Online Program

Return to main conference page
Friday, May 18
Machine Learning
Statistical Machine Learning Applications in Surveys
Fri, May 18, 3:30 PM - 5:00 PM
Regency Ballroom A
 

Classification and Regression Trees and Forests for Imputing Data from Sample Surveys (304323)

Presentation

*MoonJung Cho, U.S. Bureau of Labor Statistics 
John Eltinge, U.S. Census Bureau 
Yuanzhi Li, University of Wisconsin-Madison 
Wei-Yin Loh, University of Wisconsin-Madison 

Keywords: incomplete predictor variable, item nonresponse, predicted-mean model, response propensity, U.S. Consumer Expenditure Survey

Analysis of sample survey data often requires adjustments to account for missing values in the outcome variables of principal interest.

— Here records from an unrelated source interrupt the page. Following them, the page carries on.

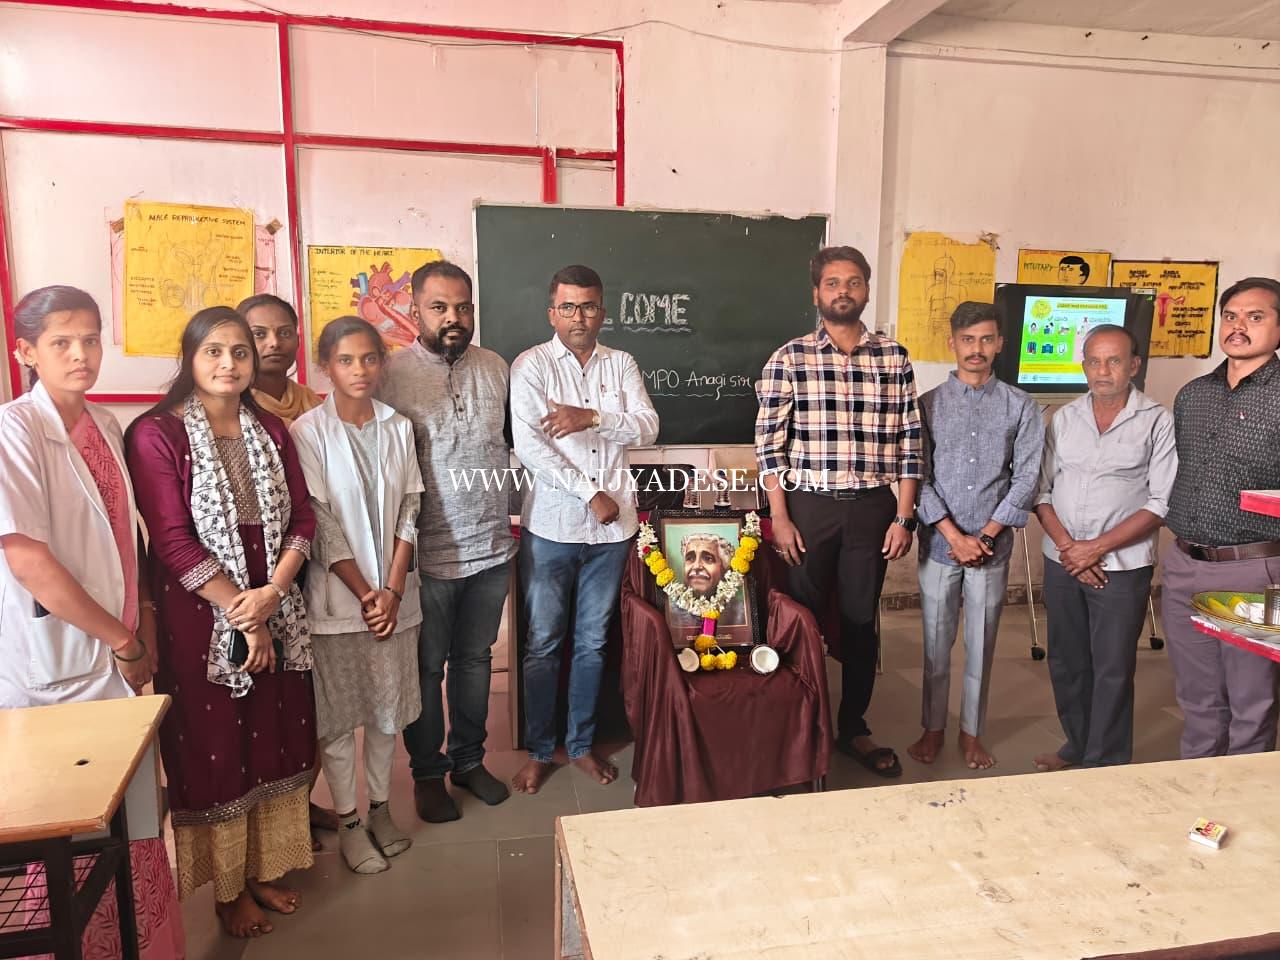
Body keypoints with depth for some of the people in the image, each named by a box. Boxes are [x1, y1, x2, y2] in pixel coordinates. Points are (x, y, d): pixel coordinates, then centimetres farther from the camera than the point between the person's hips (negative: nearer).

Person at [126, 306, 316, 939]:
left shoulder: (270, 431, 6)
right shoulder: (156, 433, -9)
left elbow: (302, 518, 3)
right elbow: (173, 540, -15)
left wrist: (272, 593, -13)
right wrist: (241, 614, -15)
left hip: (276, 614, 5)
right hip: (200, 619, -5)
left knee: (273, 738, 13)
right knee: (213, 748, 8)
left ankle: (263, 869, 33)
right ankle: (228, 888, 27)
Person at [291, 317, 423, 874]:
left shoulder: (399, 428, 4)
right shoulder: (308, 431, -7)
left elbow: (409, 511, 2)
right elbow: (319, 522, -10)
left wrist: (393, 589, -7)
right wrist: (364, 593, -12)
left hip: (394, 592, 4)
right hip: (337, 594, -3)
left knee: (388, 707, 14)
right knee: (338, 713, 7)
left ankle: (380, 807, 32)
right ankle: (347, 822, 24)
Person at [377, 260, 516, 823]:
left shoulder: (495, 368, 4)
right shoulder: (391, 375, -11)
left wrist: (509, 506, 11)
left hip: (491, 547, 4)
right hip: (428, 555, -4)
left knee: (475, 659, 18)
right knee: (426, 668, 12)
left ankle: (468, 759, 37)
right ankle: (427, 772, 31)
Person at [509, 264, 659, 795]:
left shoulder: (622, 364, 9)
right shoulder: (531, 365, -3)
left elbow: (647, 427, -2)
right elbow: (528, 445, -13)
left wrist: (592, 417, -19)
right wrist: (591, 495, -14)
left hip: (612, 527, 3)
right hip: (551, 525, -3)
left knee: (593, 642, 13)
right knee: (543, 644, 6)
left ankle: (582, 744, 28)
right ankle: (538, 751, 22)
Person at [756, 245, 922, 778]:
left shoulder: (895, 358, 4)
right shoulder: (789, 359, -2)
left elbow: (909, 444, 5)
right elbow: (769, 444, -4)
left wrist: (904, 517, 0)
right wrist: (780, 519, -8)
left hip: (873, 507, 2)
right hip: (809, 504, -2)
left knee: (861, 621, 12)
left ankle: (853, 728, 29)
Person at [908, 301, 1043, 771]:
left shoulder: (1021, 407, 1)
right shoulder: (928, 405, 0)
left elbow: (1026, 479, -3)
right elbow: (919, 478, -5)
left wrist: (985, 535, -11)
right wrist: (955, 536, -13)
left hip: (993, 546, 0)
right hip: (939, 543, 0)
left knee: (981, 644, 11)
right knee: (936, 642, 10)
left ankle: (972, 731, 27)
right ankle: (933, 727, 26)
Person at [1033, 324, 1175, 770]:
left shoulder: (1158, 423, -5)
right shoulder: (1064, 419, 7)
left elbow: (1161, 504, -10)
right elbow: (1041, 489, 5)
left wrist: (1097, 547, -14)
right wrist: (1066, 545, -8)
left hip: (1121, 566, -4)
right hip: (1061, 563, 4)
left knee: (1112, 671, 3)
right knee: (1066, 662, 14)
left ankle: (1106, 764, 16)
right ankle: (1077, 745, 32)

Standard adjustment methods based on item imputation or on propensity weighting factors rely heavily on the availability of auxiliary variables for both responding and non-responding units. Their application can be challenging in cases for which the auxiliary variables are numerous and are themselves subject to substantial incomplete-data problems. This paper shows how classification and regression trees and forests can overcome these difficulties and compares them with traditional likelihood methods in terms of estimation bias and mean squared error. The development is centered on a component of income data from the U.S. Consumer Expenditure Survey, which is subject to a relatively high rate of item missingness. Classification tree and forest methods are used to model the unit-level propensity for item missingness in the income component. Regression tree and forest methods are used to model the conditional mean structure of the income component. Both sets of methods are then used to produce estimators of the mean of the income component,adjusted for item nonresponse. Thirteen methods for estimating a population mean are compared in a series of simulation experiments. The results show that if the number of auxiliary variables with missing values is not small, or if they have substantial missingness, likelihood methods can be rendered impracticable or even inapplicable. Tree and forest methods are always applicable, are relatively fast, and have higher efficiency than likelihood methods (as much as 35% lower root mean squared error) under real-data situations with incomplete-data patterns similar to that in the abovementioned survey. Their efficiency loss under conditions ideal for likelihood methods is observed to be between 10-25%.